Watching the brawl — which erupted after Rodriguez got plunked by Arroyo — I thought to myself, “Okay, THIS has got to get them fired up.” And it did. At least for an inning or two, where the Red Sox built a 4-3 lead. But then they slipped back into pre-fight mode: horrificly sloppy play, god-awful pitching (low-lighted by a brief stint by Leskanic in which I don’t think the guy threw a single pitch anywhere near the strike zone), and missed opportunities with the bases loaded. And before you know it, the Yanks are up 10-8.
But we kept! on! fighting! And when Mendoza was called upon to keep it close at 10-8, the guy delivered two hitless innings. And that set the stage for the game to end the way we’d always scripted it: with Mo Rivera giving up the walk-off, game-winning home run. Thank you, Bill Mueller!
Is this the spark? Will the Sox roll on from here to that much-wished-for 15-game win streak? Dude, this is baseball… and after today’s game, it’s safe to say anything can happen. But for one friggin’ spectacular afternoon, we got to see Mariano Rivera be the guy who watches helplessly as a pitch he’s just delivered sails beyond the bullpen wall. And it felt bloody good.

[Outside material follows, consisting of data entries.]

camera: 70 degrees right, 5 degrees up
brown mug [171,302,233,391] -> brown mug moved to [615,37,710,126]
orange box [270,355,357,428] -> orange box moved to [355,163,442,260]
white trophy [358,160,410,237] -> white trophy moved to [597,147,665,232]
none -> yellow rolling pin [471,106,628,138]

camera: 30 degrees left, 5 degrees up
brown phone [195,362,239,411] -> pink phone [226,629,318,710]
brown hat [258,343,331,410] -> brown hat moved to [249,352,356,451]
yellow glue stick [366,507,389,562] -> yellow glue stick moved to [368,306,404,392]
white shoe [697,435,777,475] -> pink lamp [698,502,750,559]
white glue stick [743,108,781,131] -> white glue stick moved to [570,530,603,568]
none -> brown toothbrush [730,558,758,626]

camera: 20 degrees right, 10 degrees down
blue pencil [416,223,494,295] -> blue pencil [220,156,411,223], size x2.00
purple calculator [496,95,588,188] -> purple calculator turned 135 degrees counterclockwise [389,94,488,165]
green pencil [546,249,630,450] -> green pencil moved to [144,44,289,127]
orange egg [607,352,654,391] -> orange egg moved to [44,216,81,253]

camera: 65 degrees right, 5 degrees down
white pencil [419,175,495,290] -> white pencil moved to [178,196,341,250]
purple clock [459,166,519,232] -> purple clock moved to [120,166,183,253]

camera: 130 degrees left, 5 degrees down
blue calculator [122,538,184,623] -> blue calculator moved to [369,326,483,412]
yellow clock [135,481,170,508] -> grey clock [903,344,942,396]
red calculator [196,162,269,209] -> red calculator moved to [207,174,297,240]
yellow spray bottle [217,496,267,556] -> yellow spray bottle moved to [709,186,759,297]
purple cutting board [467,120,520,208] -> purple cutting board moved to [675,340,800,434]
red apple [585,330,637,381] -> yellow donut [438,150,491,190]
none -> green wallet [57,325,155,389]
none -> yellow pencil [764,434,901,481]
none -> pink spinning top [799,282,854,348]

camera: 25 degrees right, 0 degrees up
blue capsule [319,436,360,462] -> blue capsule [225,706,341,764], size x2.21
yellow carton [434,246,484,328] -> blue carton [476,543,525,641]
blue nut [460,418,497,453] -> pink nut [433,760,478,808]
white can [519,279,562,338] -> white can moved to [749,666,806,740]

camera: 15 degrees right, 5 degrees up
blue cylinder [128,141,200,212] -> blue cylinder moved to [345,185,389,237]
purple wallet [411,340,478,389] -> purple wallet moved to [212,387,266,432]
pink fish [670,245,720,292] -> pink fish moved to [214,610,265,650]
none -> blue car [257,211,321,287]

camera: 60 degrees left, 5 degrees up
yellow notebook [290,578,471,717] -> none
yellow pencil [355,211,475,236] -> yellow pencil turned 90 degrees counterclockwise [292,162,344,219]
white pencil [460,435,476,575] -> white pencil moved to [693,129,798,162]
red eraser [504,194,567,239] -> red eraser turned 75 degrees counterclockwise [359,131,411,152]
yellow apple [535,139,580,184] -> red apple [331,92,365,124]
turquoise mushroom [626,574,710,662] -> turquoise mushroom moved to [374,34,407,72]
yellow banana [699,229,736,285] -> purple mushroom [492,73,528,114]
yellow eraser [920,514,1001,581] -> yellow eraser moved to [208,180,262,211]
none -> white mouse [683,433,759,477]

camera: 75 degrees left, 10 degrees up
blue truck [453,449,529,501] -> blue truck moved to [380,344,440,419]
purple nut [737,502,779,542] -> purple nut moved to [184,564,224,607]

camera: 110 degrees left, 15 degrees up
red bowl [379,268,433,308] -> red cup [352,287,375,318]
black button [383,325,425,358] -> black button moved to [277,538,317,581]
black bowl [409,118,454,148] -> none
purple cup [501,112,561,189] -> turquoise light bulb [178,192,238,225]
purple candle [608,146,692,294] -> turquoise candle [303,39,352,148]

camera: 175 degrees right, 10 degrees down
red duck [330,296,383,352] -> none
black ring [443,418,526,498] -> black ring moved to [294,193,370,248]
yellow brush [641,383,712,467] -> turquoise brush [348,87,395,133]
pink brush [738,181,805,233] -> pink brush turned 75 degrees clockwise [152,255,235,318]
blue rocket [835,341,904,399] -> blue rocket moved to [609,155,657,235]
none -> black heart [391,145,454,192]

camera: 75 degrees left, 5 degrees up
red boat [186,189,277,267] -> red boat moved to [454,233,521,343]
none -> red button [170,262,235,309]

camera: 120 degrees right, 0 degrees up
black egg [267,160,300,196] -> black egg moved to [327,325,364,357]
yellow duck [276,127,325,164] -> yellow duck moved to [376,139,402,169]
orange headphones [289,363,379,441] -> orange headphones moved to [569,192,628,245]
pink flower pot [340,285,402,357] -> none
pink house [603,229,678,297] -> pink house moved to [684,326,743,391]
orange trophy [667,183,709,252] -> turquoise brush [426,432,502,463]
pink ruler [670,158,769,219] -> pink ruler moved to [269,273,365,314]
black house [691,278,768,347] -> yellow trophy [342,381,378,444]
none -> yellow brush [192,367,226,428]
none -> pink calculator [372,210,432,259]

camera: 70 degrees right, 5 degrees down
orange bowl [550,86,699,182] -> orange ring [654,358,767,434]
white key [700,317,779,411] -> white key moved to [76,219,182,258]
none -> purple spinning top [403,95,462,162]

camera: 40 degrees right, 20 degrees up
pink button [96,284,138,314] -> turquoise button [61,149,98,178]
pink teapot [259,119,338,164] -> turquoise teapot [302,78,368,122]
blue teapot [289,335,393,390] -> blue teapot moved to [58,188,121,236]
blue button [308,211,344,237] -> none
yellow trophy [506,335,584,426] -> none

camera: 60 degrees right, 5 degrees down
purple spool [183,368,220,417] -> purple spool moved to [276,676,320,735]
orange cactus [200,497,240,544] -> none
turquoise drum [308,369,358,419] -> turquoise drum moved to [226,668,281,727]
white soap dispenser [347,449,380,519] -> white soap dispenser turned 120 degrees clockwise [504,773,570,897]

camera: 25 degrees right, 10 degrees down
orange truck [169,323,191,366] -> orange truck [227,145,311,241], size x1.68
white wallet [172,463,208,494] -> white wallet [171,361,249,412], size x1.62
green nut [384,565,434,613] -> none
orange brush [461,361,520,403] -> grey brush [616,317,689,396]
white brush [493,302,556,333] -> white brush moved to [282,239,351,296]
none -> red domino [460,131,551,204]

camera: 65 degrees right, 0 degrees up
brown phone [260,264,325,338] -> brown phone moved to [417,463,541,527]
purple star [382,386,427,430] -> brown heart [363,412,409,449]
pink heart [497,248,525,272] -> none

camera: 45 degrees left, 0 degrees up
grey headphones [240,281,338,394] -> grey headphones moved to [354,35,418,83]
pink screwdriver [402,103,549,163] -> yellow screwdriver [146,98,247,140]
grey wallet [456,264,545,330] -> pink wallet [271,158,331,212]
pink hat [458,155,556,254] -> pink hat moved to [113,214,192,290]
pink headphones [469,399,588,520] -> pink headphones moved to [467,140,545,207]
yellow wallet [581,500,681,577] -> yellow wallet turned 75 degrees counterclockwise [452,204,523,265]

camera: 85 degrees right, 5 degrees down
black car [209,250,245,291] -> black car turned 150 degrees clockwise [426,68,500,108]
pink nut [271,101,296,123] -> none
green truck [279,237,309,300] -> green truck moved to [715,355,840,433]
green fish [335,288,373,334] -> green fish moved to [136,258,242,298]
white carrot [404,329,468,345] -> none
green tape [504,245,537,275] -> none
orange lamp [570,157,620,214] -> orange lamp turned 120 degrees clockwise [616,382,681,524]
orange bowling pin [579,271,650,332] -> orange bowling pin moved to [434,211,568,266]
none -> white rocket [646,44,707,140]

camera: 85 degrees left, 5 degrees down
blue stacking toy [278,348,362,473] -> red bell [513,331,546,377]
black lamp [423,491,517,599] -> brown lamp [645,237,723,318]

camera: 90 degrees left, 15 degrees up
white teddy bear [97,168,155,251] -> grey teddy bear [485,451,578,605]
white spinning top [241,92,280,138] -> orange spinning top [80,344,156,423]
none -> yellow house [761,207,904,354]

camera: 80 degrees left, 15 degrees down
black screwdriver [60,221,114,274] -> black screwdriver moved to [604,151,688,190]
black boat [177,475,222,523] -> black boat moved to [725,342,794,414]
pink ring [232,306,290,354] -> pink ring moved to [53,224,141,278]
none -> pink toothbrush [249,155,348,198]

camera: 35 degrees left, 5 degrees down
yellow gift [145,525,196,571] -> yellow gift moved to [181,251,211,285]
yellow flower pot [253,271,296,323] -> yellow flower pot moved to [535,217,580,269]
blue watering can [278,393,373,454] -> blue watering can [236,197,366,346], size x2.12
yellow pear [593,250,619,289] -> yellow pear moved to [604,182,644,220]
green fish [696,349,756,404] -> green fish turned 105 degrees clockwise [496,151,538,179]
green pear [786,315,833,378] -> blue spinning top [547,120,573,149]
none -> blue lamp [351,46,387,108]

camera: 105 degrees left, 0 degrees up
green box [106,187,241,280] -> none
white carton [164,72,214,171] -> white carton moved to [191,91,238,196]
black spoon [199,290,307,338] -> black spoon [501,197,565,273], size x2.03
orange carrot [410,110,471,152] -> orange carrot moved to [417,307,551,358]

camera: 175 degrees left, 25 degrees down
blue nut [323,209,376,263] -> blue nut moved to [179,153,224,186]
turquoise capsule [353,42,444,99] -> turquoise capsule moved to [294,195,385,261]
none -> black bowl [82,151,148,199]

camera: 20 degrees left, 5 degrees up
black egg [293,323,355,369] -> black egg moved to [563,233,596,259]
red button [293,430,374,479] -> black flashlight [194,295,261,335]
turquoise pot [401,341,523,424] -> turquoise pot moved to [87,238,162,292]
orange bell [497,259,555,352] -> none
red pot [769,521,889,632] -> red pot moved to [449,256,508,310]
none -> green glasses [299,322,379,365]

Some other notes on the day:
— How great would it be if Mendoza could come through and somehow be even one-eighth of the pitcher we thought we were getting over the last few months of the season. If effective, he could be invaluable, ‘specially with Williamson still on the shelf.
— In any good baseball brawl, you have your “main brawl” and your “satellite brawls” that branch off from the primary donnybrook. The best one from this fight: Tanyon Sturtze grabbing Kapler from behind and then getting grabbed himself by the behemoth that is Ortiz. The three then go tumbling, only to have Trot Nixon join the fray. For all his clean play and loquacious interviews, we knew that there was a brawler lurking beneath Kapler’s skin (cripes, he’s pretty much the only guy on the team who isn’t built like your high school gym teacher). And it was awesome to see it unleashed. Kapler was particularly animated after he got ejected and Sturtze, remarkably, remained in the game.
— It’s almost time to make Kevin Millar’s return from the dead “official.” Almost.
— Sunday night we get the “Fenway Punk” himself on the mound. Can’t hardly wait.